The generic description of my job is this: I help people with disabilities learn living skills. The exciting description is unknown to me. I have many heretofore unspoken reasons for choosing to work in this type of environment. The biggie would be that I am thinking about returning to school to get either a degree in psychology or a masters in social work. I believe I can go right into grad school, it does not really matter what my undergrad was in for that. There is of course, one other possibility. If I end up absolutely hating my job then I might get a masters in public administration and then head back to state and local government. Yes, choices, choices. But one should always have backup plans I think.
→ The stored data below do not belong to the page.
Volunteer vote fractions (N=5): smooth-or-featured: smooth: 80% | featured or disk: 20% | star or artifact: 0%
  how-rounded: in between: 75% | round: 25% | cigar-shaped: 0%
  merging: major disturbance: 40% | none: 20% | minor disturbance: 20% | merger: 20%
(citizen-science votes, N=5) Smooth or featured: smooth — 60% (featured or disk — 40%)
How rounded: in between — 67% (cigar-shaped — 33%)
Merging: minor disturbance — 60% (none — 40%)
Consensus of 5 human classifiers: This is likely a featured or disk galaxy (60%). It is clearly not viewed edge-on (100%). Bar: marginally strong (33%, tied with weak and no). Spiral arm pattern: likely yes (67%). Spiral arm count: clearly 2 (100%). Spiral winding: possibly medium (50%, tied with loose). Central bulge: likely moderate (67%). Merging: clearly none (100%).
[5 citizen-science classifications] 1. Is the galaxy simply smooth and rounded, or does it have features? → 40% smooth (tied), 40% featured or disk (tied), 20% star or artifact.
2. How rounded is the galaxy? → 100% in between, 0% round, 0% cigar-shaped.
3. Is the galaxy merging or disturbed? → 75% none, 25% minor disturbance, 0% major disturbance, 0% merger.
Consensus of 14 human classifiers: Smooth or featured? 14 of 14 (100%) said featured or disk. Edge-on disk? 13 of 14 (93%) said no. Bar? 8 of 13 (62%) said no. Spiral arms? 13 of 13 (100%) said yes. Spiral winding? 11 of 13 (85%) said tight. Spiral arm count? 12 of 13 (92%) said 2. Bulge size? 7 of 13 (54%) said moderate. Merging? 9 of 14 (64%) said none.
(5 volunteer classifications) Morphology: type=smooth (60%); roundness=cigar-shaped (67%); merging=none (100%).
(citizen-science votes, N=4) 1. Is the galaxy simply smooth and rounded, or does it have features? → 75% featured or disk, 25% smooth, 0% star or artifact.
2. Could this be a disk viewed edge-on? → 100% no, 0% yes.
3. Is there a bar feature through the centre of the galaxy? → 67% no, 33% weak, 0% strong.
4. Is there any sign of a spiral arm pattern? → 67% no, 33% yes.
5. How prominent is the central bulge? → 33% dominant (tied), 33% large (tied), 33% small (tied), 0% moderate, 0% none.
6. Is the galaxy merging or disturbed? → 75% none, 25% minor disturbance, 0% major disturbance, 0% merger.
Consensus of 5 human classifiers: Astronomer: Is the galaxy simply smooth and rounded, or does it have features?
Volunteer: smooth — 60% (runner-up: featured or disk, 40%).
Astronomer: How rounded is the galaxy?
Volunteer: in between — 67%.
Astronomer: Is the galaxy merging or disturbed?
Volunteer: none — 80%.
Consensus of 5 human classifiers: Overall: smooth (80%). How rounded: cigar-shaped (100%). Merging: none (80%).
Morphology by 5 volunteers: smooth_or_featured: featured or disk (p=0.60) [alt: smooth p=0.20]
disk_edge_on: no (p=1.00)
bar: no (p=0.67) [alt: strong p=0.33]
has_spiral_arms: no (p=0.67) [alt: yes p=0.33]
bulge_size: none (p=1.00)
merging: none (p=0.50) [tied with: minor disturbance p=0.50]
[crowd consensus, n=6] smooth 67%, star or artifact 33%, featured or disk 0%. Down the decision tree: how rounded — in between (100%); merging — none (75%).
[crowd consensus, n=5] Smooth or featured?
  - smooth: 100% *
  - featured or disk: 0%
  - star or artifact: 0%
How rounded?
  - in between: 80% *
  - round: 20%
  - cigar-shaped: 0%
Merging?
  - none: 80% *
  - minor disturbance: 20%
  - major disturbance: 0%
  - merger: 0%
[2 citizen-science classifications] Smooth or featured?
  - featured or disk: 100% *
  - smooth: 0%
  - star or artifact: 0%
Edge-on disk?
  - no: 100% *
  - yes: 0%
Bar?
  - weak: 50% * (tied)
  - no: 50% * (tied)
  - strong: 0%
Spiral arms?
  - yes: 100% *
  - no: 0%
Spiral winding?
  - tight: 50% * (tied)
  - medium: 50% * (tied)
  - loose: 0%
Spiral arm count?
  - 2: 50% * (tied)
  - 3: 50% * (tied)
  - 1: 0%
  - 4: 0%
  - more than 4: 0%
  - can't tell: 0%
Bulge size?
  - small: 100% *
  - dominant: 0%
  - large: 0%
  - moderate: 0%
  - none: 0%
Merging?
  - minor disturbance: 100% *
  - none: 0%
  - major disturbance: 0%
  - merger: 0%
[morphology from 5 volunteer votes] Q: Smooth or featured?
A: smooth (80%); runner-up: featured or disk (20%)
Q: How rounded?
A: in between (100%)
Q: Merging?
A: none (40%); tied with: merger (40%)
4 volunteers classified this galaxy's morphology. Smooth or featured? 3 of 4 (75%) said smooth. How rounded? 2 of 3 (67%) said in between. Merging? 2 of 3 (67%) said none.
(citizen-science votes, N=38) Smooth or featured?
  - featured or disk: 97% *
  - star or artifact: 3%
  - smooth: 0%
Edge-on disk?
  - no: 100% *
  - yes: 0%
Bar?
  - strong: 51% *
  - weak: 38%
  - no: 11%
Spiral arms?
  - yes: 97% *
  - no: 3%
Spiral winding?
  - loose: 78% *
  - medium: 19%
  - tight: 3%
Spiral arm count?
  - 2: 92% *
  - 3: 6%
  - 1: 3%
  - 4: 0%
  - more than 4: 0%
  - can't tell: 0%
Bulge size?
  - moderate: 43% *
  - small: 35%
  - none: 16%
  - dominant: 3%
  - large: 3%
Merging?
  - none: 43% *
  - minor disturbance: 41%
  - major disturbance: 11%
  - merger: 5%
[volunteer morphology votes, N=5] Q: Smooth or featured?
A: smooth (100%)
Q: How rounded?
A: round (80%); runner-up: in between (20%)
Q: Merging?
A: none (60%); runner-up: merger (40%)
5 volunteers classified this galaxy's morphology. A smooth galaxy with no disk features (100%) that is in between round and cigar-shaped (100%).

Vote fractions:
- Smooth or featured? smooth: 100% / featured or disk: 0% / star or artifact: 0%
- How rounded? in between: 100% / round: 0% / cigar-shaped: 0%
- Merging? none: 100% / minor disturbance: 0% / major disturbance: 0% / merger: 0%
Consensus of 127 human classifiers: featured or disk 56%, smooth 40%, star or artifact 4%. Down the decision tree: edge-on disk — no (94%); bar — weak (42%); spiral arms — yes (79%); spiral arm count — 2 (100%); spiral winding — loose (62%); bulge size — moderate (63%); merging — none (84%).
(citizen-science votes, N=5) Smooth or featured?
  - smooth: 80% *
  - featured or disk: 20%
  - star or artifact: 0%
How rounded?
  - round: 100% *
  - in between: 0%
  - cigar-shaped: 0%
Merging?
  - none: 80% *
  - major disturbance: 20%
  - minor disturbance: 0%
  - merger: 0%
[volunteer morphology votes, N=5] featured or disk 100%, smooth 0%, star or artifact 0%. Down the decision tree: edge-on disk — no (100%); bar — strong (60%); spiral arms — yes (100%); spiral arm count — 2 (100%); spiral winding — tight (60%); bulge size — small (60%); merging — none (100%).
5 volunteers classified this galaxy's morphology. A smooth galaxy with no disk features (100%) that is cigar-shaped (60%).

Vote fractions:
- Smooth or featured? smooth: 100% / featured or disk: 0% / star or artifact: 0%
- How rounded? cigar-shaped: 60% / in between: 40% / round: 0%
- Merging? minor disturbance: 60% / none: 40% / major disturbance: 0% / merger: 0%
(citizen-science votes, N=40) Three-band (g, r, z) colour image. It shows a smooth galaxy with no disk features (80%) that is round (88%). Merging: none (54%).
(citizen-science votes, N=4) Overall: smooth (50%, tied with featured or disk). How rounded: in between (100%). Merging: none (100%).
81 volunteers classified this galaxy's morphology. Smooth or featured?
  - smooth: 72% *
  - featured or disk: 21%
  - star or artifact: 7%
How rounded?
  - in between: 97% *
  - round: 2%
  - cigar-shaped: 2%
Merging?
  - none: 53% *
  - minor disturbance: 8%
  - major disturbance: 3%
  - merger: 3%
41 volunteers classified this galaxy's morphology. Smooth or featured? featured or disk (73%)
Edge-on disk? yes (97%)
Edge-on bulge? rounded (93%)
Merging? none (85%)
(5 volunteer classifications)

I have never been that great with people. My main response is simply to listen. Giving advice is not always easy and I do not think that I am often right. Which is why I try to withhold my thoughts of advice on a lot of things. More practical things where it does not matter so much if you go wrong are a lot easier to give advice about. But real things like relationships are a bit too complex. So, this possible new vocation is definitely going to be a challenge if I go through with it. On the other hand, I am great when it comes to administrative stuff. Maybe that's why the psychology route interests me more. For once I am trying to cultivate a skill I am not naturally good at instead of going with the easy choice. Maybe I did learn my lesson about that when I could not get into the political spectrum before. I like to volunteer my time for a cause, but I do not want to put 40+++ hours a week into politics except in reading and writing. I am an analyst and an armchair politician. I like being that. I am not a great leader of people. Besides, when it comes right down to it, Jesus said that those who wish to be great should humble themselves and serve others. If I am not led astray by the strange notions I will hear about social work and psychology then perhaps I can learn to be a better servant.